** Information provided **
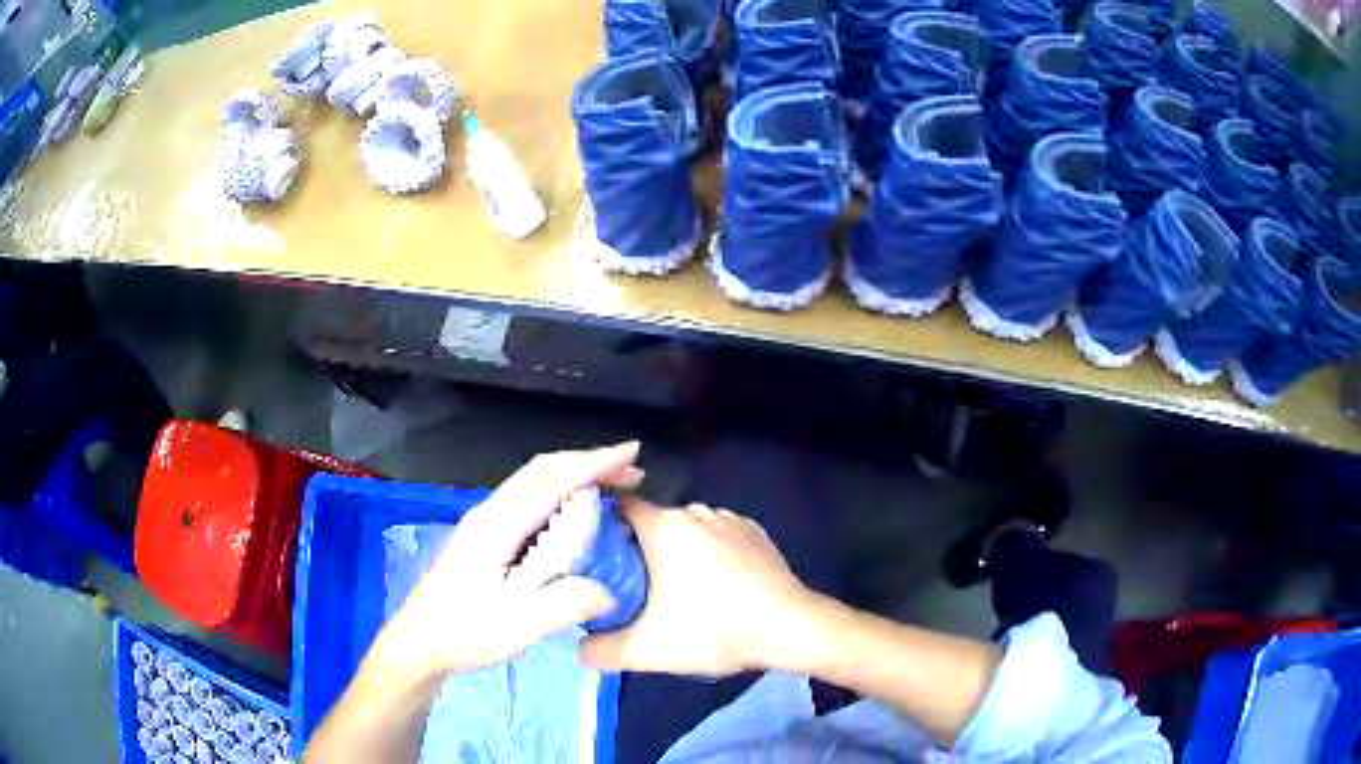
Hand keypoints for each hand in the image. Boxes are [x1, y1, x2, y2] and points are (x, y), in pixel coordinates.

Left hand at [371, 442, 642, 681]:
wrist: (416, 643)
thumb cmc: (460, 637)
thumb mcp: (512, 630)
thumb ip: (560, 607)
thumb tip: (609, 590)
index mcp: (494, 530)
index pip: (547, 483)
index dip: (591, 464)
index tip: (631, 453)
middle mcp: (488, 514)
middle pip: (540, 470)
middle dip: (588, 461)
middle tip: (633, 468)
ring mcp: (483, 522)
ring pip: (533, 480)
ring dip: (574, 473)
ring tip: (614, 483)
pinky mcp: (484, 534)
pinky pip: (527, 497)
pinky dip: (559, 490)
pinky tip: (576, 509)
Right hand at [579, 498, 817, 677]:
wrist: (790, 628)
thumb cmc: (715, 631)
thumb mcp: (649, 650)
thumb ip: (602, 650)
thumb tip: (578, 649)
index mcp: (664, 526)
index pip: (617, 507)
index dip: (599, 526)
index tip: (590, 552)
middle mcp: (695, 511)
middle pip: (652, 522)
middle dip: (638, 548)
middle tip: (632, 585)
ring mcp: (729, 518)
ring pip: (687, 530)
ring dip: (677, 552)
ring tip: (678, 590)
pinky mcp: (756, 531)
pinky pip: (718, 536)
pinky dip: (710, 553)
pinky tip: (718, 586)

** What is needed **
Repeat the full listing above exactly, with no pictures in the copy.

** Solution **
Hand keypoints for each hand in the image. Boxes are [x1, y1, x2, y2] and points are (x, y), in pixel coordinates.

Left hand at [371, 442, 642, 681]:
wrist: (416, 643)
thumb cmc: (460, 637)
thumb mcp: (512, 630)
thumb ip: (560, 607)
thumb tip: (609, 590)
index mcp: (494, 530)
index pip: (547, 483)
index dip: (591, 464)
index tip: (631, 453)
middle mcp: (488, 514)
middle pip: (540, 470)
middle dip: (588, 461)
middle tip: (633, 468)
ring mcp: (483, 522)
ring pip: (533, 480)
ring dip: (574, 473)
ring tip: (614, 483)
pinky mcp: (484, 534)
pinky pip: (527, 497)
pinky dip: (559, 490)
pinky tip: (576, 509)
Right hand at [579, 498, 817, 677]:
wrist: (790, 628)
thumb cmc: (715, 631)
thumb mcp: (649, 650)
thumb ip: (602, 650)
thumb tip: (578, 649)
index mcp: (664, 526)
index pip: (617, 507)
index dip: (599, 526)
index tip: (590, 552)
middle mcp: (695, 511)
middle pip: (652, 522)
middle dip: (638, 548)
middle tip: (632, 585)
ring mcp: (729, 518)
ring pip: (687, 530)
ring dip: (677, 552)
ring tip: (678, 590)
pinky mcp: (756, 531)
pinky pip: (718, 536)
pinky dip: (710, 553)
pinky tip: (718, 586)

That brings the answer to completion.